"Das hat nichts mit Sozialneid zu tun..."

in (05.12.2004)

"Die Zahl der Millionäre hat sich etwa verdoppelt, das Vermögen dieser Millionäre hat sich mehr als verdoppelt." - Interview zur privaten Reichtumsentwicklung in der BRD mit Dr. Werner Rügemer

"Das hat nichts mit Sozialneid zu tun..."
Dr. Werner Rügemer lebt und arbeitet als Publizist in Köln und ist Lehrbeauftragter an der Universität in
der gleichen Stadt. Er publiziert zu den Themen Korruption, Staatsverschuldung, Armut und Reichtum sowie zu Antonio Gramsci.

___Was ist eigentlich schlecht an Reichtum?
Der Reichtum eines Menschen ist an sich nicht das Problem, sondern Reichtum wird dann zu einem sozialen Problem, wenn die Art und Weise der Entstehung und Verwendung des Reichtums die Gesellschaft schädigt, z. B. zur Vernichtung von Arbeitsplätzen durch die erhöhte Gewinnerwartung oder zu einer gegen Null sinkenden Besteuerung führt und dadurch die Staatseinnahmen so sinken, dass dieser seinem grundgesetzlichen Anspruch, Sozialstaat zu sein, nicht mehr nachkommt.

___Wie sieht die private Reichtumsentwicklung seit 1989 in der BRD aus?
Die Vermögens- und Gewinnentwicklung hat seit 1989 einen ordentlichen Schub bekommen. Die Zahl der Millionäre hat sich etwa verdoppelt, das Vermögen dieser Millionäre mehr als verdoppelt. Und zwar deshalb, weil die Möglichkeiten der Gewinnentnahme in den entwickelten kapitalistischen Staaten in den neunziger Jahren enorm ausgeweitet wurden.

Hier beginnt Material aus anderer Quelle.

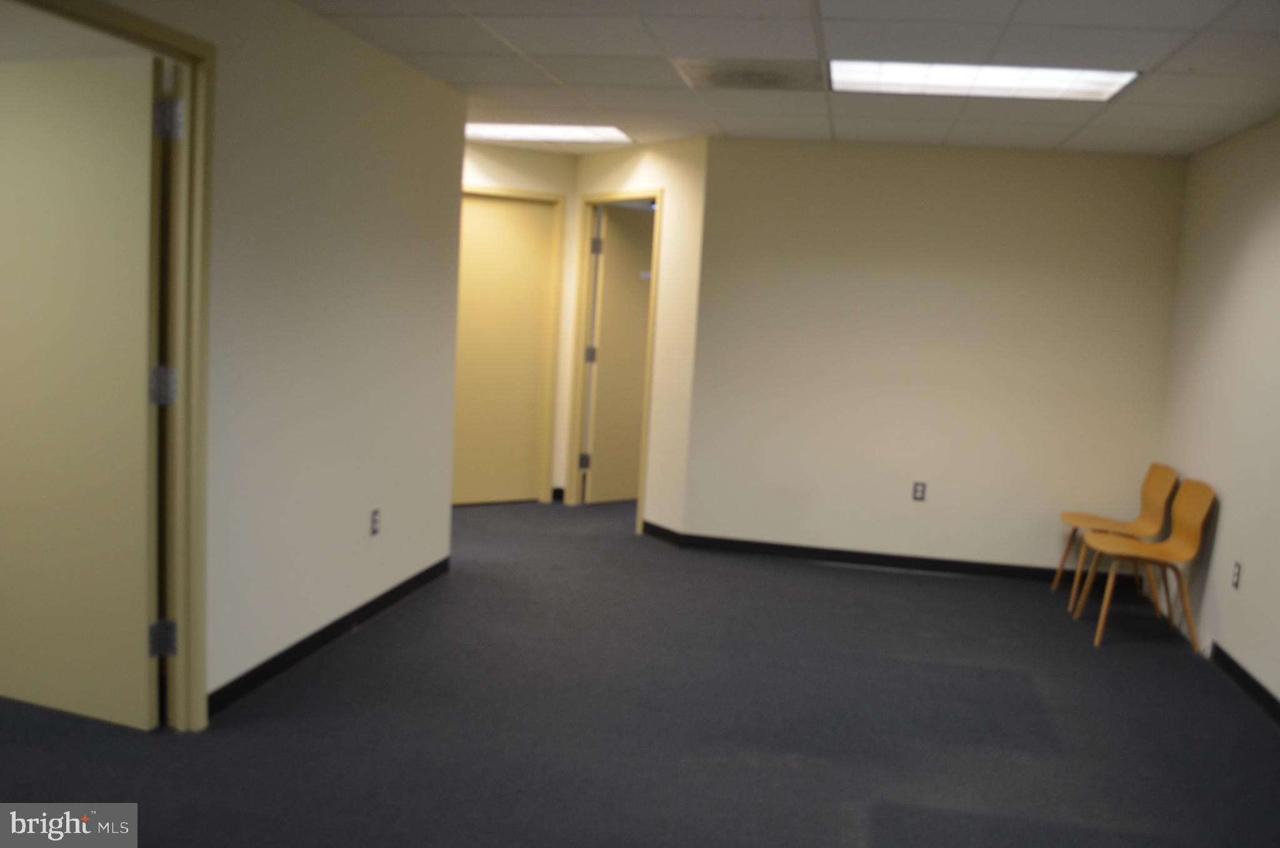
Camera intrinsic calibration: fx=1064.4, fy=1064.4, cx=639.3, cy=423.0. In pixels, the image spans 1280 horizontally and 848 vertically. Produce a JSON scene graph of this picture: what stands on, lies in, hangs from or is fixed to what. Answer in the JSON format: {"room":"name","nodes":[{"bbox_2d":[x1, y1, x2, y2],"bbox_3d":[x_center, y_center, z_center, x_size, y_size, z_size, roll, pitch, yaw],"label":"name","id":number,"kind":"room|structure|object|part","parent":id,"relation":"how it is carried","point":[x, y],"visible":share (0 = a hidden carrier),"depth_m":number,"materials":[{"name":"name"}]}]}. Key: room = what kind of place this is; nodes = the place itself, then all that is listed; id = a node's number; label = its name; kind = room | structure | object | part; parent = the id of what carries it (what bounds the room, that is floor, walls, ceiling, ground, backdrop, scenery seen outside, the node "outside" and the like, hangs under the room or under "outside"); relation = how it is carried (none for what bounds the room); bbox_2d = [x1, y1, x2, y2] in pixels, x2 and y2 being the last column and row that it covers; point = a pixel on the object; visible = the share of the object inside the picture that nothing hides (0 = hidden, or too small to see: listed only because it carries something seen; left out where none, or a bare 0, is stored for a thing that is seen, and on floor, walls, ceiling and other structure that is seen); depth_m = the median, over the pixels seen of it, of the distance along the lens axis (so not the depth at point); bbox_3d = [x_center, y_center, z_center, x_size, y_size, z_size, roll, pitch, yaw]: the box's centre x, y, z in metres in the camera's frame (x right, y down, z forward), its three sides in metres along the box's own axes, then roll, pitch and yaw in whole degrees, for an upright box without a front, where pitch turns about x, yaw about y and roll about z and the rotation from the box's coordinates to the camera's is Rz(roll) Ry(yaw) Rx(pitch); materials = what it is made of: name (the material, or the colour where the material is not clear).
{"room":"office","nodes":[
{"label":"office","id":0,"kind":"room"},
{"bbox_2d":[76,0,470,721],"bbox_3d":[-1.509,-0.161,2.782,0.122,2.441,5.376,4,7,10],"label":"left wall","id":1,"kind":"structure","parent":0,"point":[389,517],"depth_m":4.08,"materials":[{"name":"paint"}]},
{"bbox_2d":[6,0,216,733],"bbox_3d":[-1.526,-0.032,2.880,0.158,2.127,1.044,4,7,10],"label":"door frame","id":2,"kind":"structure","parent":1,"relation":"in","point":[206,50],"depth_m":3.29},
{"bbox_2d":[0,49,164,731],"bbox_3d":[-1.881,-0.080,3.409,0.833,2.067,0.135,6,7,20],"label":"door","id":3,"kind":"structure","parent":2,"relation":"attached to","point":[141,339],"depth_m":3.34,"materials":[{"name":"paint"}]},
{"bbox_3d":[-1.504,0.683,3.371,0.062,0.106,0.060,4,7,10],"label":"hinge","id":4,"kind":"part","parent":2,"relation":"part of","materials":[{"name":"metal"}]},
{"bbox_3d":[-1.462,-0.107,3.279,0.068,0.110,0.067,4,7,10],"label":"hinge","id":5,"kind":"part","parent":2,"relation":"part of","materials":[{"name":"silver metal"}]},
{"bbox_3d":[-1.395,-0.892,3.168,0.066,0.107,0.064,4,7,10],"label":"hinge","id":6,"kind":"part","parent":2,"relation":"part of","materials":[{"name":"silver metal"}]},
{"bbox_2d":[205,555,453,716],"bbox_3d":[-1.251,0.855,4.392,0.014,0.087,2.448,4,7,10],"label":"baseboard","id":7,"kind":"structure","parent":1,"relation":"attached to","point":[311,638],"depth_m":4.21,"materials":[{"name":"black rubber"}]},
{"bbox_2d":[369,508,381,536],"bbox_3d":[-1.152,0.434,4.640,0.010,0.117,0.071,4,7,10],"label":"wall socket","id":8,"kind":"object","parent":1,"relation":"attached to","point":[374,520],"visible":0.98,"depth_m":4.63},
{"bbox_2d":[457,138,579,501],"bbox_3d":[-1.391,-0.643,7.031,2.117,2.447,0.127,-1,8,-31],"label":"hallway end wall","id":9,"kind":"structure","parent":0,"point":[499,152],"depth_m":7.25,"materials":[{"name":"beige paint"}]},
{"bbox_2d":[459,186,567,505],"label":"door frame","id":10,"kind":"structure","parent":9,"relation":"attached to","point":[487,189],"depth_m":7.44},
{"bbox_2d":[451,192,555,506],"bbox_3d":[-1.038,-0.485,7.263,0.863,2.096,0.092,-1,8,-31],"label":"door","id":11,"kind":"structure","parent":10,"relation":"in","point":[494,211],"depth_m":7.32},
{"bbox_2d":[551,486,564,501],"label":"baseboard","id":12,"kind":"structure","parent":9,"relation":"attached to","point":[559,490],"depth_m":7.64,"materials":[{"name":"black paint"}]},
{"bbox_2d":[565,136,708,538],"bbox_3d":[-0.060,-0.550,6.948,0.124,2.442,1.435,-1,8,-34],"label":"angled wall","id":13,"kind":"structure","parent":0,"point":[662,159],"depth_m":6.51,"materials":[{"name":"beige paint"}]},
{"bbox_2d":[566,186,664,529],"bbox_3d":[-0.144,-0.431,7.073,0.158,2.176,0.894,-1,8,-34],"label":"door frame","id":14,"kind":"structure","parent":13,"relation":"attached to","point":[655,255],"depth_m":7.32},
{"bbox_3d":[-0.381,0.268,7.332,0.060,0.107,0.064,4,7,10],"label":"hinge","id":15,"kind":"part","parent":14,"relation":"part of","materials":[{"name":"metal"}]},
{"bbox_3d":[-0.342,-0.466,7.387,0.063,0.111,0.067,4,7,10],"label":"hinge","id":16,"kind":"part","parent":14,"relation":"part of","materials":[{"name":"metal"}]},
{"bbox_2d":[585,205,653,503],"bbox_3d":[-0.013,-0.471,7.733,0.770,2.099,0.130,-3,9,-41],"label":"door","id":17,"kind":"structure","parent":14,"relation":"attached to","point":[614,495],"depth_m":7.59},
{"bbox_2d":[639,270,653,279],"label":"door sign","id":18,"kind":"object","parent":17,"relation":"attached to","point":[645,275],"visible":0.74,"depth_m":7.17,"materials":[{"name":"white"}]},
{"bbox_2d":[641,519,683,545],"bbox_3d":[0.104,0.674,6.707,0.013,0.085,0.588,-1,8,-34],"label":"baseboard","id":19,"kind":"structure","parent":13,"relation":"attached to","point":[667,532],"depth_m":6.65,"materials":[{"name":"black rubber"}]},
{"bbox_2d":[0,493,1279,845],"bbox_3d":[-0.363,1.027,4.245,6.761,0.102,10.055,4,7,10],"label":"floor","id":20,"kind":"structure","parent":0,"point":[624,552],"depth_m":3.76,"materials":[{"name":"grey carpet"}]},
{"bbox_2d":[1056,462,1179,606],"bbox_3d":[2.549,0.588,5.665,0.496,0.785,0.483,4,7,10],"label":"chair","id":21,"kind":"object","parent":20,"relation":"on","point":[1163,490],"visible":0.83,"depth_m":5.67,"materials":[{"name":"brown wood"}]},
{"bbox_2d":[1079,477,1214,648],"bbox_3d":[2.425,0.645,5.118,0.503,0.783,0.483,4,7,10],"label":"chair","id":22,"kind":"object","parent":20,"relation":"on","point":[1203,512],"visible":0.99,"depth_m":5.08,"materials":[{"name":"brown wood"}]},
{"bbox_2d":[291,0,1279,155],"bbox_3d":[-0.213,-1.442,3.477,5.930,0.112,8.935,4,7,10],"label":"ceiling","id":23,"kind":"structure","parent":0,"point":[677,48],"depth_m":4.19,"materials":[{"name":"white tile"}]},
{"bbox_2d":[462,121,632,143],"bbox_3d":[-0.598,-1.748,6.365,1.032,0.017,0.601,4,7,10],"label":"ceiling light","id":24,"kind":"object","parent":23,"relation":"in","point":[537,132],"visible":0.81,"depth_m":6.38,"materials":[{"name":"white plastic"}]},
{"bbox_2d":[674,57,823,90],"bbox_3d":[0.477,-1.463,4.473,0.605,0.014,0.492,4,7,10],"label":"air vent","id":25,"kind":"object","parent":23,"relation":"in","point":[715,80],"visible":0.99,"depth_m":4.43,"materials":[{"name":"metal"}]},
{"bbox_2d":[831,61,1139,101],"bbox_3d":[1.346,-1.394,4.283,1.149,0.022,0.671,4,7,10],"label":"ceiling light","id":26,"kind":"object","parent":23,"relation":"in","point":[990,82],"visible":0.9,"depth_m":4.28,"materials":[{"name":"white plastic"}]},
{"bbox_2d":[677,137,1188,575],"bbox_3d":[1.674,-0.362,6.192,2.661,2.438,0.144,4,7,10],"label":"back wall","id":27,"kind":"structure","parent":0,"point":[955,157],"depth_m":6.11,"materials":[{"name":"beige paint"}]},
{"bbox_2d":[658,531,1126,585],"bbox_3d":[1.560,0.811,6.253,2.571,0.084,0.014,4,7,10],"label":"baseboard","id":28,"kind":"structure","parent":27,"relation":"attached to","point":[820,554],"depth_m":6.26,"materials":[{"name":"black rubber"}]},
{"bbox_2d":[911,480,926,500],"bbox_3d":[1.614,0.392,6.144,0.070,0.116,0.009,4,7,10],"label":"wall socket","id":29,"kind":"object","parent":27,"relation":"attached to","point":[917,490],"visible":0.99,"depth_m":6.14,"materials":[{"name":"black"}]},
{"bbox_2d":[1156,113,1279,715],"bbox_3d":[2.316,0.092,2.501,0.134,2.444,6.973,4,7,10],"label":"right wall","id":30,"kind":"structure","parent":0,"point":[1233,517],"depth_m":4.86,"materials":[{"name":"paint"}]},
{"bbox_2d":[1230,560,1242,588],"bbox_3d":[2.572,0.653,4.591,0.009,0.116,0.070,4,7,10],"label":"wall socket","id":31,"kind":"object","parent":30,"relation":"attached to","point":[1235,577],"visible":0.98,"depth_m":4.58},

___Gleichzeitig hört man aber von allen Seiten, dass es nichts mehr zu verteilen gäbe und alle sparen müssten?
Die Aufforderung zum Sparen richtet sich aber eindeutig nur an Lohn-, Gehalts-, Sozialhilfe- und Arbeitslosengeldempfänger, nicht an die Großverdiener. Wir wissen aus den Unternehmensbilanzen, aus den Reichtumsanalysen der Vermögensanleger und der Banken, dass gleichzeitig Renditeerwartungen bei Vermögensanlagen ab eine Million aufwärts oder bei den Hauptaktionären der großen Firmen von jährlich 15 bis 20% erfüllt werden müssen, damit die Anleger nicht zur Konkurrenz abwandern.

___Wer in der BRD den zunehmenden privaten Reichtum - auch subjektiviert - kritisiert, setzt sich leicht dem Vorwurf
des Sozialneids aus.
Das Skandalisieren von Reichtum ist dann gefährlich oder instrumentalisierbar, wenn es tatsächlich nur von Neid getrieben wäre oder wenn es auf Reichtum als solchen kritisch abzielt. Aber wenn man darstellt, dass Reichtum dadurch entsteht, dass er gleichzeitig Armut produziert, dann hat das nichts mit Sozialneid zu tun. Wenn ich darauf bestehe, in dieser Gesellschaft ein menschenwürdiges Leben führen zu können, was immer gewisse finanzielle Voraussetzungen hat, während gleichzeitig der durchschnittliche Reichtum in der Gesellschaft wächst und wenn ich darauf bestehe, einen Arbeitsplatz zu haben, von dem ich leben kann, dann hat das nichts mit Sozialneid zu tun.

___Wie würden Sie also die ungleiche Reichtumsverteilung öffentlich thematisieren, was wären Ihre zentralen "Forderungen"?
Die öffentliche Diskussion darf nicht nur auf Hartz 4 konzentriert sein, sondern das gesamte Sparprogramm müsste angegriffen werden. Dieses richtet sich nicht nur gegen die Schwächsten, sondern es richtet sich auf die geringere Entlohnung von Arbeit und auf eine Verunsicherung der Situation derer, die arbeiten: durch Lockerung des Kündigungsschutzes, durch befristete Arbeitsverträge, durch Zeitarbeit, Ich-AG usw. Dem gegenüber müsste die Forderung stark gemacht werden, der Mehrheit der Bevölkerung ein Leben in Würde zu ermöglichen. Das wäre mit der Gesamtmenge des in dieser Gesellschaft produzierten Reichtums ohne Probleme möglich.